Em Inhumas, um vídeo feito na tarde de segunda-feira (17) mostra um redemoinho de poeira nas proximidades da empresa Centroalcool.
Segundo o morador responsável pelo registro, a formação permaneceu por um período considerável antes de desaparecer. O tamanho e a duração do fenômeno chamaram a atenção de quem acompanhava a cena.
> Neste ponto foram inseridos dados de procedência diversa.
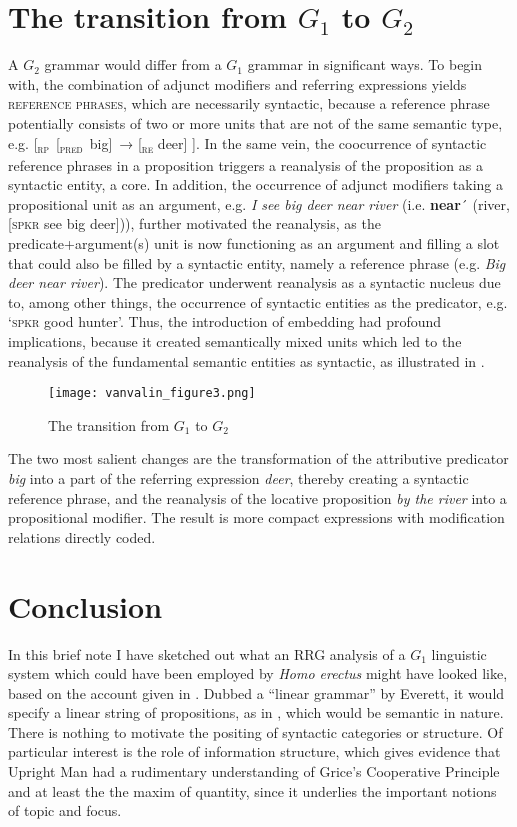 \documentclass[output=paper,colorlinks,citecolor=brown]{langscibook}
\begin{document}
\section{The transition from $G_1$ to $G_2$}\label{sec:vanvalin:5}

A $G_2$ grammar would differ from a $G_1$ grammar in significant ways.  To begin with, the combination of adjunct modifiers and referring expressions yields \textsc{reference phrases}, which are necessarily syntactic, because a reference phrase potentially consists of two or more units that are not of the same semantic type, e.g. [\textsubscript{\scshape rp}~[\textsubscript{\scshape pred}~big]~→ [\textsubscript{\scshape re} deer] ].  In the same vein, the coocurrence of syntactic reference phrases in a proposition triggers a reanalysis of the proposition as a syntactic entity, a core.  In addition, the occurrence of adjunct modifiers taking a propositional unit as an argument, e.g. \textit{I see big deer near river} (i.e. \textbf{near}´ (river, [\textsc{spkr} see big deer])), further motivated the reanalysis, as the predicate+argument(s) unit is now functioning as an argument and filling a slot that could also be filled by a syntactic entity, namely a reference phrase (e.g. \textit{Big deer near river}).  The predicator underwent reanalysis as a syntactic nucleus due to, among other things, the occurrence of syntactic entities as the predicator, e.g. ‘\textsc{spkr} good hunter’.  Thus, the introduction of embedding had profound implications, because it created semantically mixed units which led to the reanalysis of the fundamental semantic entities as syntactic, as illustrated in .

\begin{figure}
\centering
\texttt{[image: vanvalin\_figure3.png]}
\caption{\label{fig:fig3}The transition from $G_1$ to $G_2$}
\end{figure}

The two most salient changes are the transformation of the attributive predicator \textit{big} into a part of the referring expression \emph{deer}, thereby creating a syntactic reference phrase, and the reanalysis of the locative proposition \emph{by the river} into a propositional modifier.  The result is more compact expressions with modification relations directly coded.  

\section{Conclusion}\label{sec:vanvalin:6}
In this brief note I have sketched out what an RRG analysis of a $G_1$ linguistic system which could have been employed by \emph{Homo erectus} might have looked like, based on the account given in \citet{everett2017language}.  Dubbed a “linear grammar” by Everett, it would specify a linear string of propositions, as in , which would be semantic in nature.  There is nothing to motivate the positing of syntactic categories or structure.  Of particular interest is the role of information structure, which gives evidence that Upright Man had a rudimentary understanding of Grice’s Cooperative Principle and at least the the maxim of quantity, since it underlies the important notions of topic and focus.  
\end{document}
A ocorrência aconteceu em meio às condições típicas da estação seca, que favorecem a formação de redemoinhos de poeira quando há aquecimento intenso do solo e circulação de ventos.
Outro registro foi feito em Jataí, no sudoeste de Goiás. O redemoinho apareceu nas proximidades da Secretaria Municipal de Educação e foi filmado de dentro de um veículo.
Na gravação, uma coluna de poeira se forma e se movimenta rapidamente, surpreendendo as pessoas que estavam próximas ao local.
Redemoinhos desse tipo costumam se formar em dias quentes e secos. O aquecimento do solo faz o ar subir, enquanto a circulação dos ventos pode provocar um movimento giratório capaz de levantar poeira e pequenos detritos.
Na maioria das ocorrências, o fenômeno dura poucos segundos ou minutos e não provoca danos significativos. Ainda assim, dependendo da intensidade, pode reduzir a visibilidade e carregar objetos leves.
Em Guapó, na Região Metropolitana de Goiânia, outro vídeo mostra uma formação de poeira em um campo de futebol. O redemoinho ganhou força e avançou em direção a ruas e imóveis residenciais.
As imagens foram feitas no sábado (15) pelo morador João de Deus e divulgadas pela TV Anhanguera.
O fenômeno chamou atenção pelo tamanho da coluna de poeira, que alcançou vários metros de altura. Apesar de chegar próximo às residências, o redemoinho perdeu intensidade antes de causar estragos.
De acordo com André Amorim, do Centro de Informações Meteorológicas e Hidrológicas de Goiás (Cimehgo), esse tipo de fenômeno ocorre quando uma área específica do solo fica muito aquecida e há encontro entre correntes de ar com características diferentes.
O vento pode ganhar velocidade e começar a girar, formando o chamado turbilhão de poeira. A estrutura pode ter desde poucos centímetros até vários metros de altura e permanecer ativa por segundos ou alguns minutos.
Conhecido popularmente como pé de vento, o fenômeno é mais comum em períodos de calor e estiagem, quando o solo está seco e o ar apresenta baixa umidade.